_DOCUMENT EXTRACT_:

□ □ □ □ □

There's just a new rule applied to existing proofs, no additional data 
compared to before. That new rule is *something* like  given proof : 
([(Hash, LEFT | RIGHT) | ODDNODE ], Transaction)

then as you hash you just forbid that any LEFT | RIGHT or LEFT | LEFT is 
allowed to be parseable as a transaction.

This forces that if a 64-byte transaction is present, it must be a leaf.

This prevents the other 64 byte transaction issue because you can't embed a 
txid sub-tree inside the 64-byte transaction to lie to an SPV user.

My estimate is that this case happens naturally like 1 in 2 million blocks. 
On Tuesday, June 2, 2026 at 8:40:05 AM UTC-4 Greg Sanders wrote:

> Hi Jeremy,
>
> Why does the SPV verifier need to do additional checks? SPV implies it's 
> simply trusting the heaviest chain. Clearly they could validate it, but I'm 
> not seeing necessity in the security model.

□ □ □ □ □

_RECORD SET_:

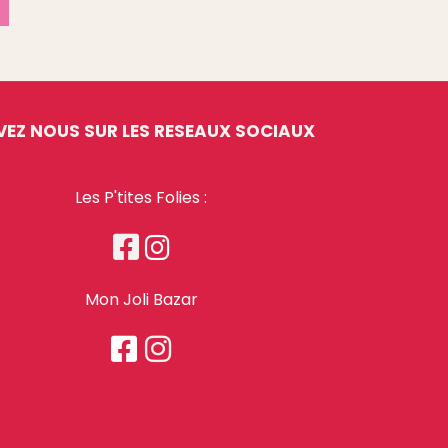
VEZ NOUS SUR LES RESEAUX SOCIAUX
Les P'tites Folies :


Mon Joli Bazar


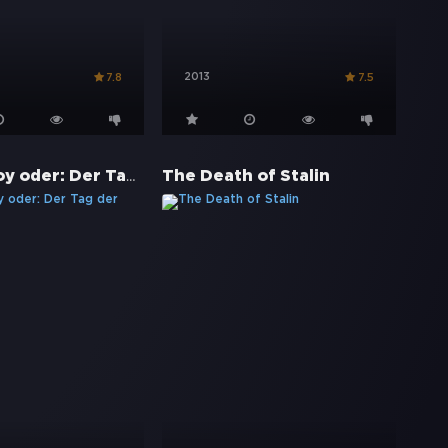
2013
7.8
7.5
About a Boy oder: Der Tag der toten Ente
The Death of Stalin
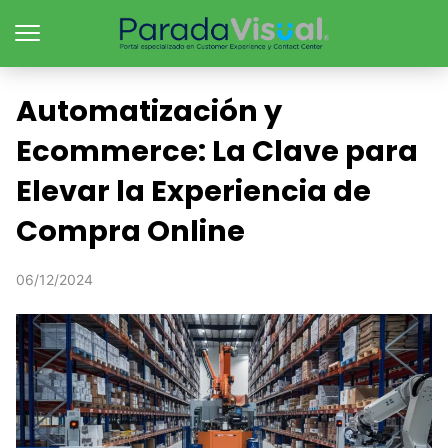
Automatización y
Ecommerce: La Clave para
Elevar la Experiencia de
Compra Online
06/12/2024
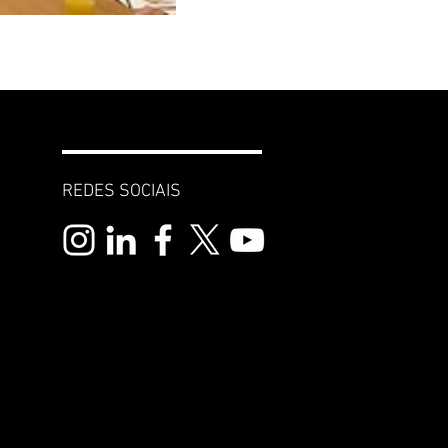
REDES SOCIAIS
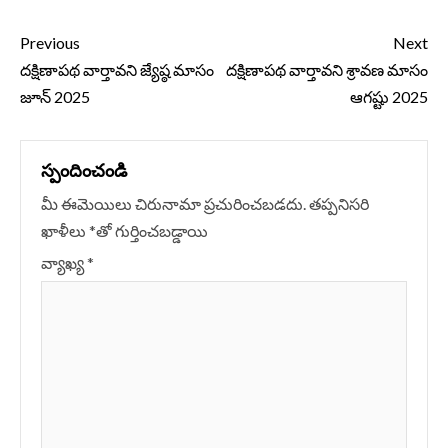
Continue
Previous
Next
Reading
దక్షిణాపథ వార్తావని జ్యేష్ఠ మాసం
దక్షిణాపథ వార్తావని శ్రావణ మాసం
జూన్ 2025
ఆగష్టు 2025
స్పందించండి
మీ ఈమెయిలు చిరునామా ప్రచురించబడదు.
తప్పనిసరి
ఖాళీలు
*
‌తో గుర్తించబడ్డాయి
వ్యాఖ్య
*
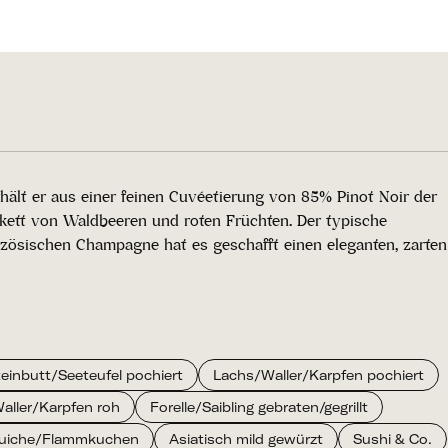
hält er aus einer feinen Cuvéetierung von 85% Pinot Noir der
kett von Waldbeeren und roten Früchten. Der typische
anzösischen Champagne hat es geschafft einen eleganten, zarten
teinbutt/Seeteufel pochiert
Lachs/Waller/Karpfen pochiert
aller/Karpfen roh
Forelle/Saibling gebraten/gegrillt
Quiche/Flammkuchen
Asiatisch mild gewürzt
Sushi & Co.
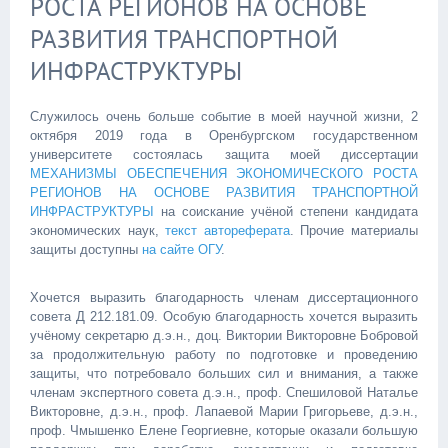
РОСТА РЕГИОНОВ НА ОСНОВЕ
РАЗВИТИЯ ТРАНСПОРТНОЙ
ИНФРАСТРУКТУРЫ
Служилось очень больше событие в моей научной жизни, 2
октября 2019 года в Оренбургском государственном
университете состоялась защита моей диссертации
МЕХАНИЗМЫ ОБЕСПЕЧЕНИЯ ЭКОНОМИЧЕСКОГО РОСТА
РЕГИОНОВ НА ОСНОВЕ РАЗВИТИЯ ТРАНСПОРТНОЙ
ИНФРАСТРУКТУРЫ
на соискание учёной степени кандидата
экономических наук,
текст автореферата
. Прочие материалы
защиты доступны
на сайте ОГУ
.
Хочется выразить благодарность членам диссертационного
совета Д 212.181.09. Особую благодарность хочется выразить
учёному секретарю д.э.н., доц. Виктории Викторовне Бобровой
за продолжительную работу по подготовке и проведению
защиты, что потребовало больших сил и внимания, а также
членам экспертного совета д.э.н., проф. Спешиловой Наталье
Викторовне, д.э.н., проф. Лапаевой Марии Григорьеве, д.э.н.,
проф. Чмышенко Елене Георгиевне, которые оказали большую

□ □ □ □ □

_WRITTEN TASK_: Reproduce the email excerpt on 64-byte transactions and Merkle proofs in full, word for word.

_RESULT FOR THIS TASK_:
There's just a new rule applied to existing proofs, no additional data 
compared to before. That new rule is *something* like  given proof : 
([(Hash, LEFT | RIGHT) | ODDNODE ], Transaction)

then as you hash you just forbid that any LEFT | RIGHT or LEFT | LEFT is 
allowed to be parseable as a transaction.

This forces that if a 64-byte transaction is present, it must be a leaf.

This prevents the other 64 byte transaction issue because you can't embed a 
txid sub-tree inside the 64-byte transaction to lie to an SPV user.

My estimate is that this case happens naturally like 1 in 2 million blocks. 
On Tuesday, June 2, 2026 at 8:40:05 AM UTC-4 Greg Sanders wrote:

> Hi Jeremy,
>
> Why does the SPV verifier need to do additional checks? SPV implies it's 
> simply trusting the heaviest chain. Clearly they could validate it, but I'm 
> not seeing necessity in the security model.